TH: "You don't really hear a lot, unless they pound on the table if something goes wrong or there's a penalty. The best story, and it does have a sad twist, happened during the Arizona game in 2000 where ASU won 30-17. That was the game where Bruce Snyder was already fired, and as the last game seconds ticked away then tight ends coach Robin Pflugrad hand wrote a sign and hung it up on the window so we could see it and it said "Will Coach for Food.' I thought it was funny and also sad in a way because this staff was on its way out."

DD: You touched a little about the rivalry, which to us here in the Grand Canyon State is pure hatred and that's probably an understatement. Again, from your vantage point how do you view this rivalry and what impact if any does it have on the broadcast?

TH: "It's a rivalry unlike any I've seen. I've been to other parts of the country, and this rivalry doesn't get enough play nationwide as one of the great ones. I haven't been to other rivalries like Ohio State-Michigan, but I can't believe a rivalry filled with more hatred and animosity as ASU-Arizona. At times to me it's really scary and it's gotten out of proportion. You'd like to se those schools compete passionately on the field and have respect for each other, but it doesn't seem to be that way with the fans. We've seen some ugly episodes like the 1996 game there, the 2001 game here. It is what it is and that intensity is what makes it such a great rivalry."

"Other than Jeff showing his true anti U of A colors in his remarks (smile) during the game, I don't know if it has any impact on the broadcast other than you get more focused and enthused for the game. You know it will be a great spectacle that will unfold in front of you and it's fun to be part of."

DD: Can you give us a quick synopsis of all three major sports, with football winding down and basketball and baseball about to start in the future?

TH: "In football, the season hasn't gone quite as I hoped. I didn't know what to expect from this team in August, but I was hopeful they would win 7-8 games. With all that they have been through, the injuries, playing poorly against Oregon and Stanford, it would be a nice way to end the and beat Arizona and win the bowl game. With the transfers at defensive line, the outstanding contributions they got from both quarterbacks, hopes would be high for next year."

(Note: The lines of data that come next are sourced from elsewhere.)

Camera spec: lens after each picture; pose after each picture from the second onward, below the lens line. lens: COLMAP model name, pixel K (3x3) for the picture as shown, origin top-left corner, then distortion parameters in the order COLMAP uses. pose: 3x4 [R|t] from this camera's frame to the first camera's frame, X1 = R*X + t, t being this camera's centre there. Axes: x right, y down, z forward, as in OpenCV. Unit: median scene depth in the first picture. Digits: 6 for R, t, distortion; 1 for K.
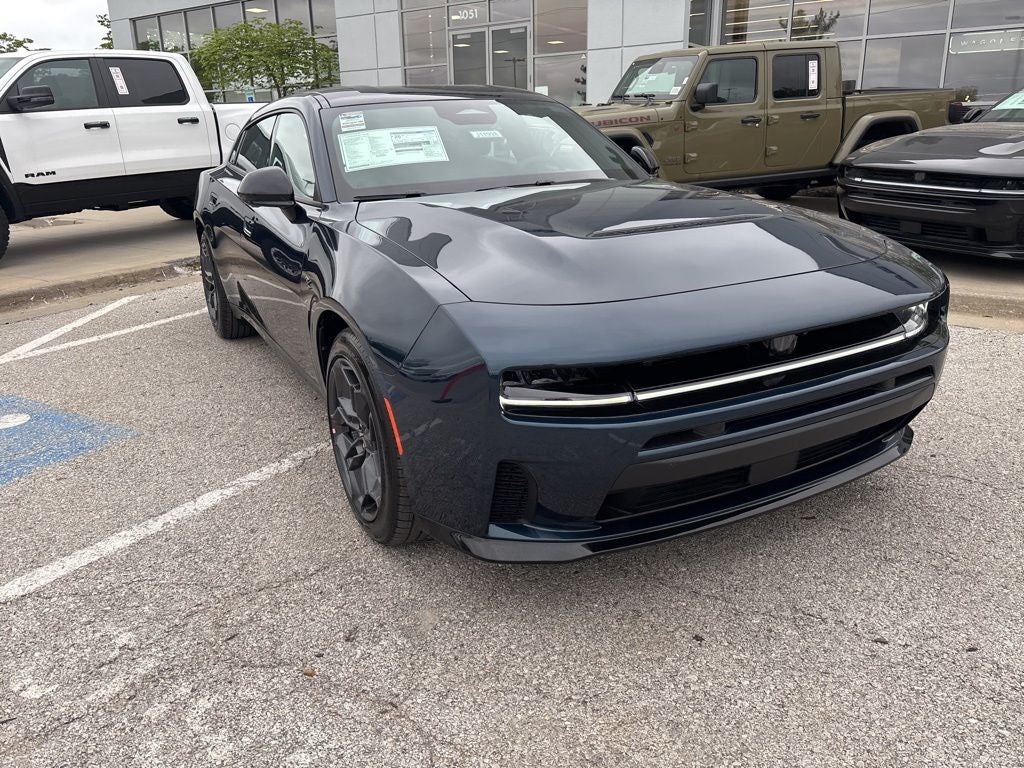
lens RADIAL K [[774.0, 0, 508.8], [0, 774.0, 387.0], [0, 0, 1]] dist [0.046591, -0.054596]
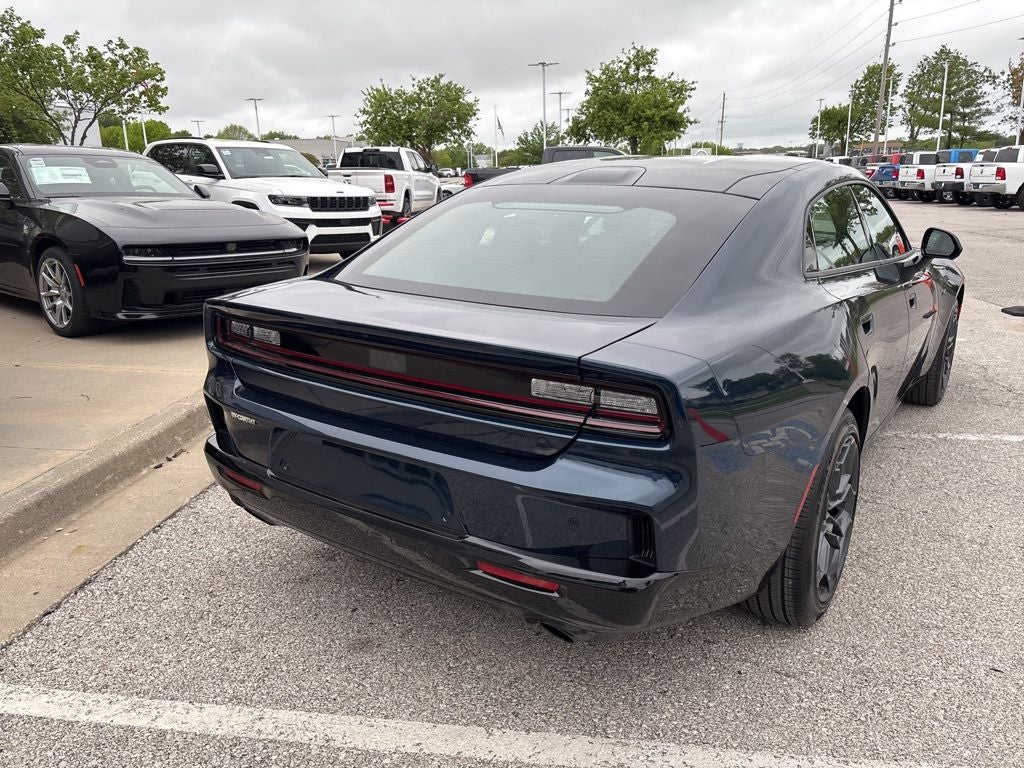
lens RADIAL K [[774.0, 0, 509.5], [0, 774.0, 381.0], [0, 0, 1]] dist [0.046591, -0.054596]
pose [[-0.456667, -0.209634, 0.864586, -1.137081], [0.292877, 0.882241, 0.368610, -0.735153], [-0.840047, 0.421550, -0.341493, 2.128280]]
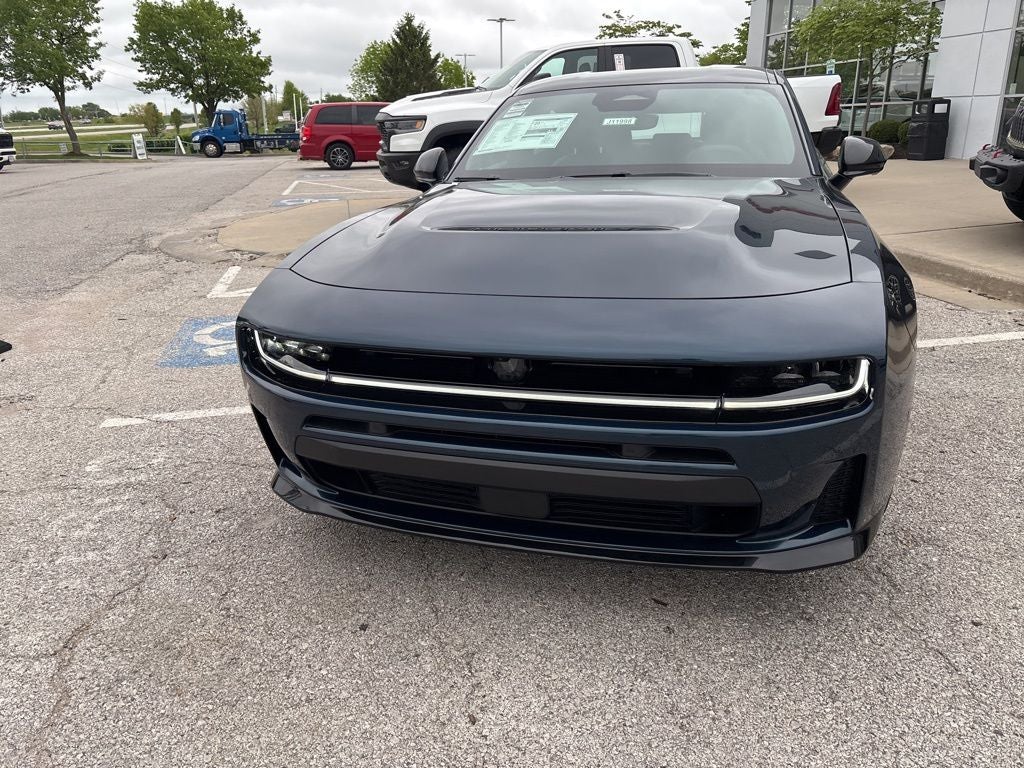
lens RADIAL K [[774.0, 0, 508.6], [0, 774.0, 376.8], [0, 0, 1]] dist [0.046591, -0.054596]
pose [[0.703656, 0.230724, -0.672038, 0.656594], [-0.216855, 0.970420, 0.106108, -0.096940], [0.676640, 0.071071, 0.732876, 0.236564]]
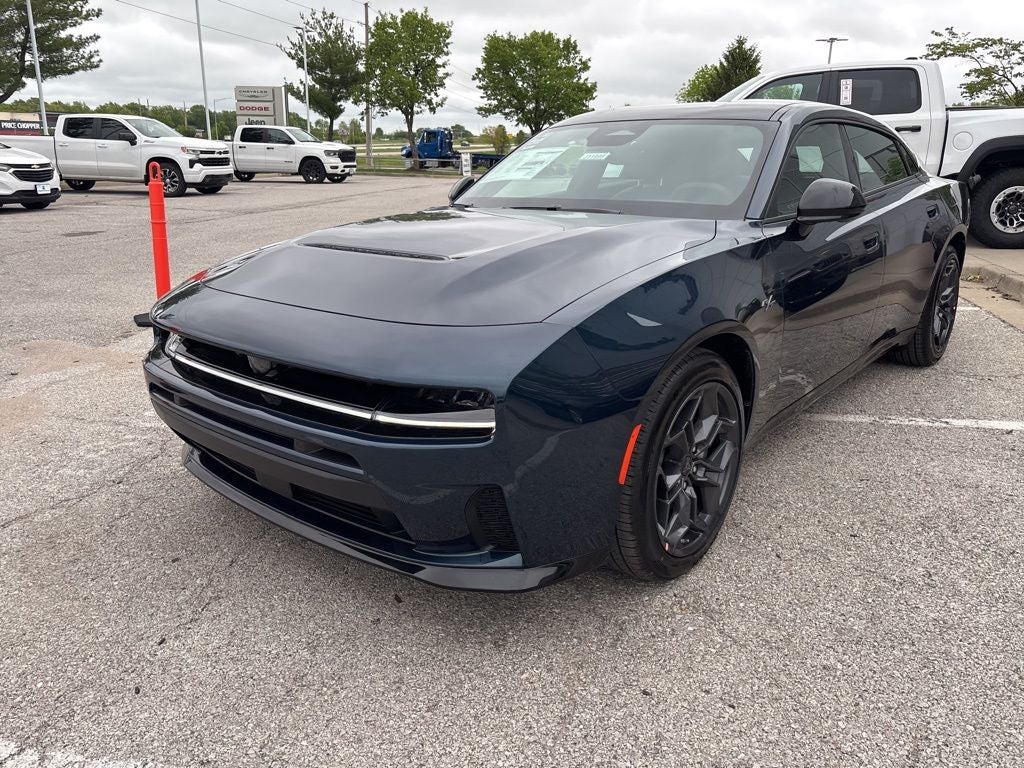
lens RADIAL K [[774.0, 0, 509.0], [0, 774.0, 376.6], [0, 0, 1]] dist [0.046591, -0.054596]
pose [[0.364830, 0.285436, -0.886242, 0.977820], [-0.295510, 0.938133, 0.180500, -0.227512], [0.882934, 0.196042, 0.426609, 0.584510]]
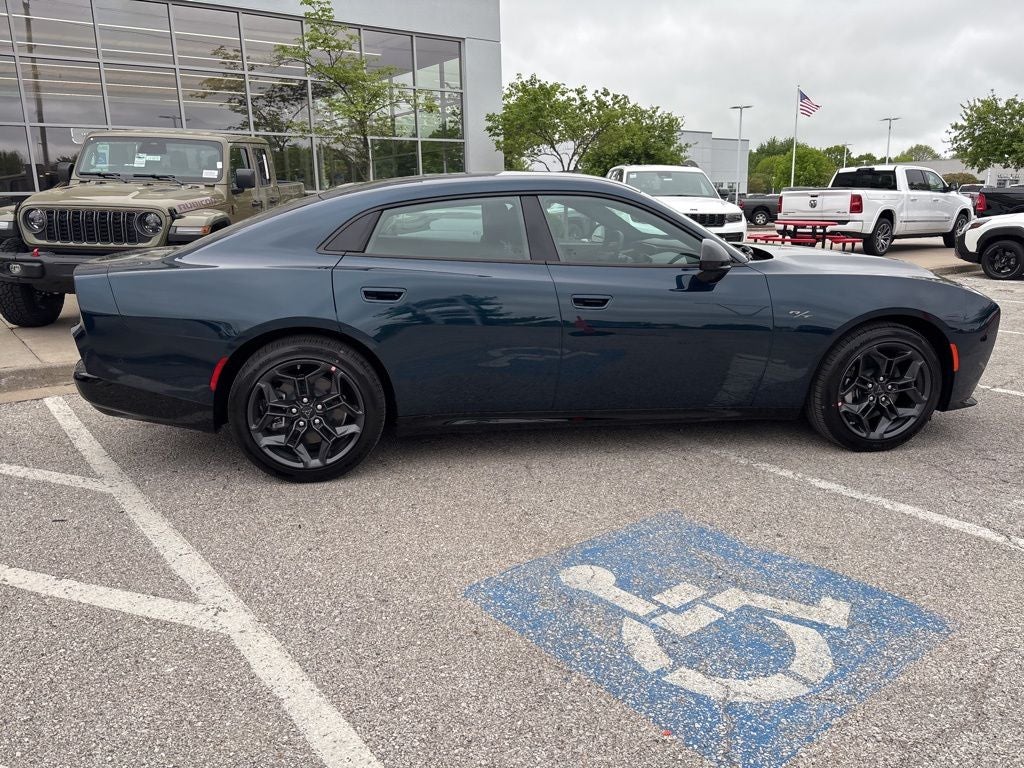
lens RADIAL K [[774.0, 0, 509.6], [0, 774.0, 388.1], [0, 0, 1]] dist [0.046591, -0.054596]
pose [[0.321892, -0.205844, 0.924129, -1.619033], [0.296725, 0.948837, 0.107992, -0.289921], [-0.899077, 0.239450, 0.366502, 0.900517]]
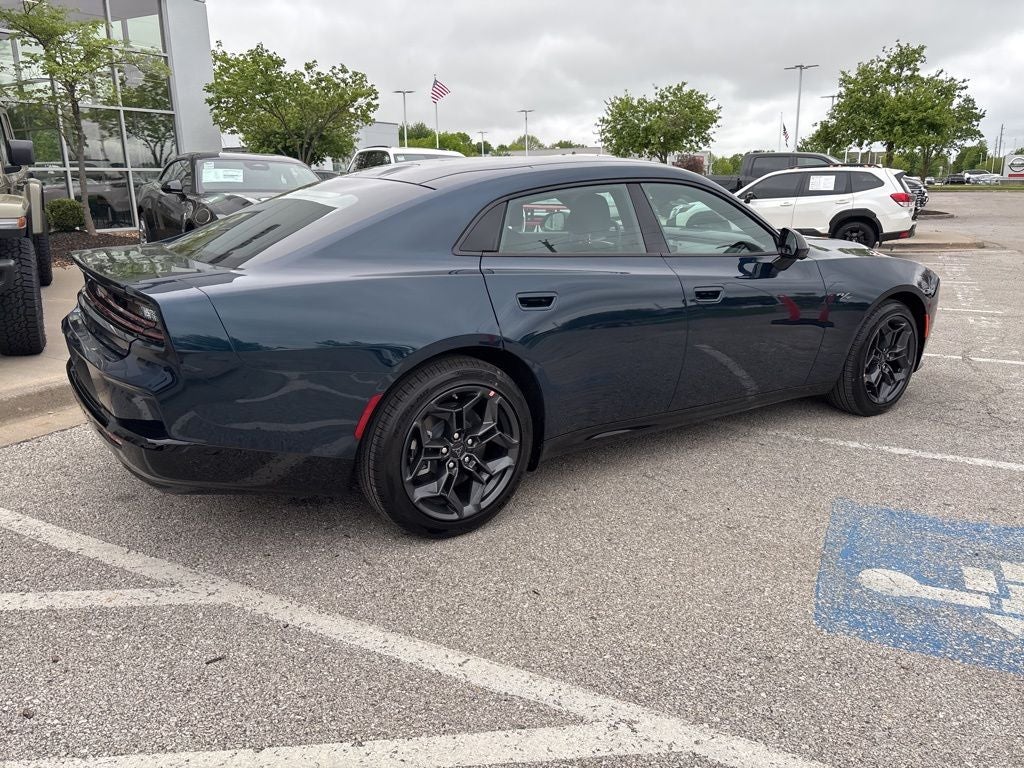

"Men's basketball – it will be a work in progress, as coach Evans says. They'll obviously miss Ike Diogu greatly and it all hinges on how quickly the newcomers can come in and develop. They'll be a unanimous decision to finish last in the Pac-10 and you really can't argue with that in pre-season, but be hopeful that it will be better during the season. If memory serves me correctly, every time they were picked to finish last in the Pac-10 not only did they not finish last but they went on to the NIT tournament. If they can do that this year, it would be a tremendous accomplishment for Evans and his staff. They will lean on Kevin Kruger and Serge Angounou, but I really believe it comes down to the newcomers to contribute right away."

"Baseball is the one constant – they have been good every year I have broadcasted them. They have been in the post-season every year I broadcasted and had a spectacular post-season run, that was really the highlight of my broadcasting career. The incredible run they had in Omaha – it was like a magic carpet ride. They look like they signed another top ranked recruiting class and have a lot of highly touted recruits that will start playing this January. Again, just like basketball, the degree of their success will depend on how the newcomers can contribute and establish themselves. Coach Murphy and his staff do a great job and you know it will be another fun season."

DD: Last question, you've been around Sun Devil sports for nearly 20 years now. Did you ever think what you'd be doing if you weren't the Voice of the Sun Devils?

TH: "Probably still grinding out the three minutes of sports news on some local T.V. station and that would be nowhere as nearly as enjoyable or satisfying as being the Voice of the Sun Devils. This job is a dream come true for me. I've just been really thrilled and honored to have it."

Many thanks to Big E Sundvl and KK Devil who assisted with the questions for this interview.